Goretzka im Mittelpunkt der Aufmerksamkeit
Besonders bemerkenswert war die Rolle von Leon Goretzka, der beinahe nicht mehr Teil des Teams gewesen wäre. Der 31-jährige Mittelfeldspieler, dessen Vertrag im Sommer ausläuft, erzielte das 3:0 in der 70. Minute und feierte dies mit einem ausgefallenen Vogel-Jubel, den er mit Josip Stanisic abgesprochen hatte.
Noch im Januar hatte der FC Bayern Goretzka mitgeteilt, dass sein Vertrag nicht verlängert wird. Daraufhin gab es Gespräche mit Atlético Madrid über einen sofortigen Wechsel, während auch Tottenham Hotspur, FC Arsenal und AC Mailand Interesse zeigten. Doch Goretzka entschied sich für einen Verbleib bis Saisonende.
Kanes historisches 500. Profitor
Harry Kane schrieb ebenfalls Geschichte, als er seine Tore 499 und 500 in der Profikarriere für Nationalmannschaft und Verein erzielte. „Natürlich macht es mich stolz“, kommentierte der englische Stürmer diesen Meilenstein. Der FC Bayern machte die Welt über seine diversen Club-Kanäle auf dieses besondere Ereignis aufmerksam.
Dreifach-Titelambitionen werden konkret
Nach zwei Dritteln der Saison haben sich die Bayern in Bundesliga, DFB-Pokal und Champions League in aussichtsreiche Positionen gebracht.
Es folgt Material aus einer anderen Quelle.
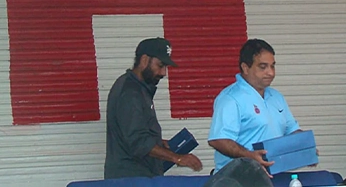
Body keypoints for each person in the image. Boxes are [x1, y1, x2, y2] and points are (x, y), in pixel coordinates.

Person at [104, 37, 203, 179]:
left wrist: (157, 142)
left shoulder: (137, 88)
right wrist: (177, 158)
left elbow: (131, 131)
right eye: (160, 65)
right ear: (144, 60)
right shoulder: (130, 93)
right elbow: (138, 141)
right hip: (131, 179)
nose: (163, 73)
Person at [208, 38, 302, 173]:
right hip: (237, 178)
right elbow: (218, 140)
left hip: (275, 174)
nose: (271, 72)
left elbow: (291, 130)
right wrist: (250, 156)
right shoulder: (230, 98)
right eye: (263, 67)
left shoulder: (276, 96)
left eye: (273, 66)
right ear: (245, 68)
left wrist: (305, 146)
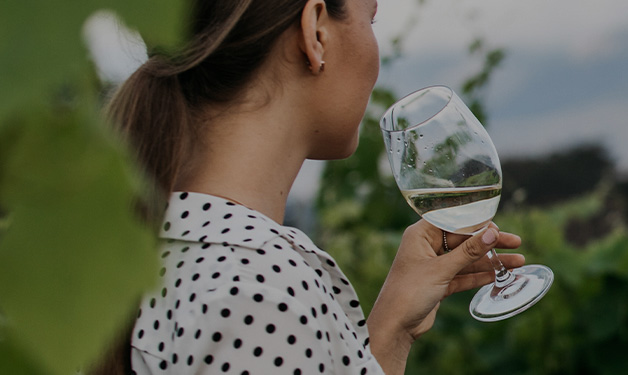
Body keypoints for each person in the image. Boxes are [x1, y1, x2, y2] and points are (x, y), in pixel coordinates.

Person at [106, 0, 526, 373]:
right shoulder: (260, 293)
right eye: (371, 20)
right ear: (316, 31)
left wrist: (390, 332)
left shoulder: (166, 250)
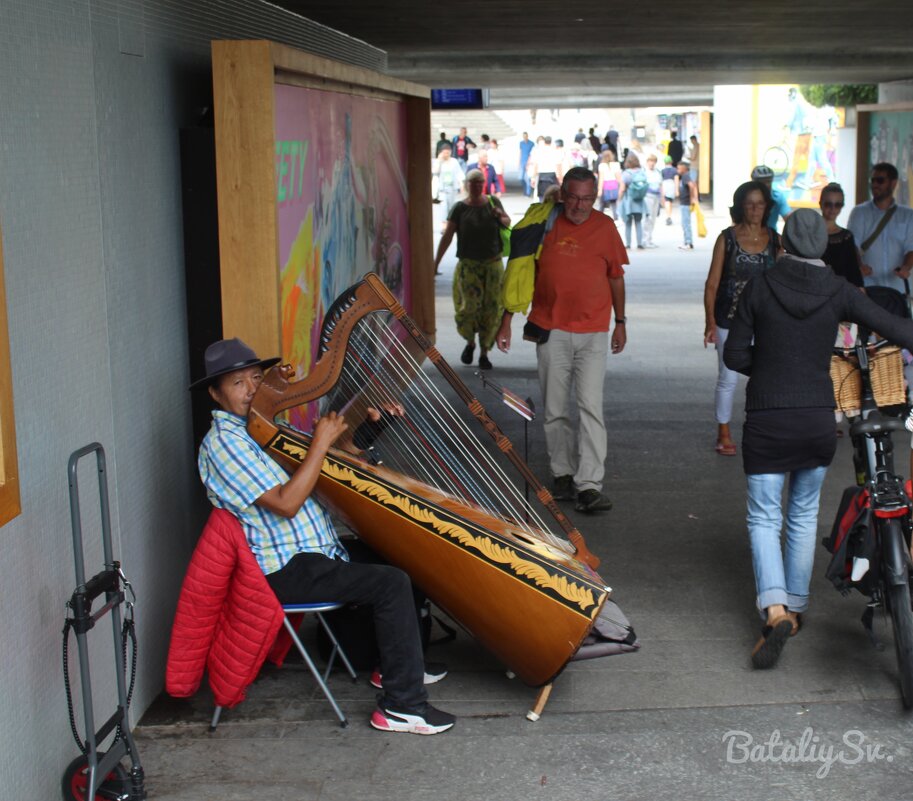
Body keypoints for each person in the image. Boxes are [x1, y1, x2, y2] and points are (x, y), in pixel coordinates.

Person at [192, 338, 455, 733]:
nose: (250, 390)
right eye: (237, 383)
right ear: (215, 393)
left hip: (316, 552)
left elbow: (324, 468)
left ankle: (396, 668)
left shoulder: (262, 429)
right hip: (285, 568)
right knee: (391, 584)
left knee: (401, 552)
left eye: (255, 379)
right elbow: (286, 502)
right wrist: (319, 442)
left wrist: (371, 431)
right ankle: (402, 706)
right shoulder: (225, 444)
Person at [723, 209, 913, 669]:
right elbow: (899, 330)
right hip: (815, 419)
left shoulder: (760, 287)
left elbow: (733, 354)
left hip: (768, 417)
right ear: (823, 248)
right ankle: (797, 607)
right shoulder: (838, 289)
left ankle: (774, 611)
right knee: (804, 514)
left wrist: (767, 369)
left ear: (781, 244)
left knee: (765, 517)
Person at [495, 167, 628, 513]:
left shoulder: (606, 228)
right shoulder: (544, 225)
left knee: (590, 407)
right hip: (550, 330)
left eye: (587, 199)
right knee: (555, 409)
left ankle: (589, 485)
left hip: (594, 332)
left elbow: (615, 277)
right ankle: (563, 474)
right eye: (574, 197)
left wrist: (621, 322)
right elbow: (520, 273)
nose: (580, 206)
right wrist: (506, 321)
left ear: (595, 197)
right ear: (561, 195)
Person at [703, 181, 780, 457]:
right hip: (729, 318)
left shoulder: (775, 240)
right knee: (728, 377)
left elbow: (782, 281)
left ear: (767, 207)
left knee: (765, 377)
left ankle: (761, 427)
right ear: (740, 207)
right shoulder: (727, 238)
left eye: (760, 203)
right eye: (749, 203)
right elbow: (712, 283)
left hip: (766, 321)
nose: (755, 208)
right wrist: (709, 322)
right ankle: (723, 431)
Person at [434, 169, 510, 370]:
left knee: (492, 309)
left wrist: (500, 216)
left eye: (480, 182)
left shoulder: (493, 203)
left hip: (492, 265)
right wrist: (436, 263)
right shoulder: (459, 208)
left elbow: (507, 223)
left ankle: (485, 351)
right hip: (469, 266)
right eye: (473, 182)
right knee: (468, 307)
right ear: (467, 185)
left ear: (483, 184)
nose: (476, 186)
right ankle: (470, 342)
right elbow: (448, 236)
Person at [847, 162, 913, 296]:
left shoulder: (908, 215)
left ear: (893, 183)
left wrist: (906, 267)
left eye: (880, 180)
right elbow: (853, 244)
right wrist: (859, 266)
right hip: (868, 288)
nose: (875, 184)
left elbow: (911, 247)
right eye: (872, 180)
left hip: (898, 290)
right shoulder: (859, 213)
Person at [819, 182, 863, 287]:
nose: (833, 209)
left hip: (839, 294)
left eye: (838, 205)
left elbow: (854, 273)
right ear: (820, 203)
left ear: (842, 206)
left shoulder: (846, 237)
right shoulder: (809, 233)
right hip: (813, 292)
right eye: (828, 204)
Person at [431, 143, 464, 235]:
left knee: (451, 207)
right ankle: (444, 226)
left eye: (448, 152)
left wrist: (461, 184)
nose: (446, 154)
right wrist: (439, 160)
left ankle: (452, 225)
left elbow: (459, 173)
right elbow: (434, 172)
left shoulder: (454, 161)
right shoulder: (439, 162)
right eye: (444, 153)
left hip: (452, 187)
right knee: (443, 207)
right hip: (442, 189)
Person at [618, 153, 647, 250]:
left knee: (628, 223)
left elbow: (622, 189)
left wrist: (619, 199)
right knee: (638, 222)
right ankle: (639, 243)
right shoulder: (642, 172)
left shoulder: (626, 174)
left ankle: (628, 244)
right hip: (639, 201)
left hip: (628, 201)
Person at [750, 165, 791, 230]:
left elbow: (789, 220)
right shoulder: (745, 197)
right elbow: (736, 222)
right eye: (761, 182)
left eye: (768, 181)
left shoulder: (778, 197)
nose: (766, 185)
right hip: (748, 237)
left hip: (771, 237)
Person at [528, 135, 561, 201]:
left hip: (542, 175)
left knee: (542, 196)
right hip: (552, 175)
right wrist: (560, 178)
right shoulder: (555, 151)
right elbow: (558, 166)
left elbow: (536, 165)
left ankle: (543, 209)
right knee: (553, 195)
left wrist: (533, 178)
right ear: (551, 142)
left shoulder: (539, 151)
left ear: (544, 142)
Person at [675, 160, 698, 249]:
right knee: (684, 223)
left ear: (684, 168)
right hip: (684, 202)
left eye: (679, 168)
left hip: (685, 203)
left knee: (686, 223)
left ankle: (688, 242)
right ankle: (686, 242)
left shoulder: (685, 176)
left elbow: (691, 186)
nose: (677, 170)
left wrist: (692, 198)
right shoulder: (685, 176)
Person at [642, 153, 663, 248]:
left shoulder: (657, 172)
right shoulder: (644, 172)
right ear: (647, 162)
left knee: (653, 218)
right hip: (647, 196)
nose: (652, 163)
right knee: (647, 218)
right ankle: (645, 239)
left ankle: (649, 239)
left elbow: (660, 185)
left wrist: (662, 197)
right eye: (650, 161)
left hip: (656, 197)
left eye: (653, 161)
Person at [597, 149, 621, 220]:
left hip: (605, 185)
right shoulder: (616, 164)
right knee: (613, 203)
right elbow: (618, 177)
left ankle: (599, 216)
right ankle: (615, 217)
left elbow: (601, 178)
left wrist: (599, 189)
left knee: (602, 203)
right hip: (614, 184)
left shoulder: (601, 165)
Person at [661, 155, 676, 226]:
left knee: (667, 201)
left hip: (665, 185)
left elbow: (661, 180)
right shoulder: (674, 170)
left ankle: (668, 216)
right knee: (670, 201)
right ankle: (669, 216)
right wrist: (677, 190)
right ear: (671, 162)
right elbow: (676, 180)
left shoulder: (662, 171)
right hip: (672, 185)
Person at [519, 132, 535, 197]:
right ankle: (525, 189)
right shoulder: (521, 143)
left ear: (527, 136)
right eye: (523, 136)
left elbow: (532, 153)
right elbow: (520, 152)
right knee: (521, 178)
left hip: (529, 163)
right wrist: (519, 161)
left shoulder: (531, 143)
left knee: (528, 178)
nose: (524, 137)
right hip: (523, 161)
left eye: (525, 136)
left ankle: (528, 192)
Das Team fühlt sich stark genug, in den kommenden drei Monaten gleich alle drei Titel zu gewinnen.
Leon Goretzka äußerte sich optimistisch: „Wir haben alle in der Mannschaft so ein Gefühl, dass dieses Jahr alles möglich ist. Ich habe das Glück, schon einmal dabei gewesen zu sein, als wir sogar sechs Titel in einem Jahr gewonnen haben. Ich weiß, was das für eine geile Zeit war.“
Vertrauensverhältnis zu Kompany entscheidend
Goretzka betonte die Bedeutung seiner Beziehung zu Trainer Vincent Kompany: „Nach einem Gespräch mit dem Trainer hatte ich das Gefühl, dass mein Weg hier noch nicht zu Ende ist und dass wir dieses Jahr noch viel gewinnen können.“
Kompany würdigte die Entwicklung seines Spielers: „Leon hat sich in eine ganz wichtige Rolle gekämpft in der letzten Saison – das war eine schöne Geschichte für den Kader. Und er hat auch in dieser Saison immer eine sehr gute Präsenz auf dem Platz und in der Kabine.“
Starke Bank als Wettbewerbsvorteil
Die Bayern profitieren von ihrer außergewöhnlichen Mannschaftstiefe. Wenn sie sich in der entscheidenden Phase der Saison ihre Kräfte einteilen wollen, kommen von der Bank Nationalspieler wie Jamal Musiala, Minjae Kim oder eben Leon Goretzka. Ein Vorteil, über den der direkte Konkurrent Borussia Dortmund nicht in gleichem Maße verfügt.
Sportvorstand Max Eberl zeigte sich dankbar für Goretzkas professionelle Haltung: „Wir sind sehr dankbar. Er hat nicht lamentiert, nicht rumgenörgelt – gar nichts. Ich glaube, er möchte seine großartige Zeit bei Bayern noch krönen!“
Zwei Wochen nach etwas wackligen Auftritten gegen Augsburg und den HSV spielte der deutsche Meister wieder „wie in einem Tunnel“, wie Trainer Kompany die konzentrierte Leistung beschrieb. Die Bayern demonstrierten eindrucksvoll, dass sie trotz der Annäherung von Borussia Dortmund weiterhin die bestimmende Kraft im deutschen Fußball bleiben.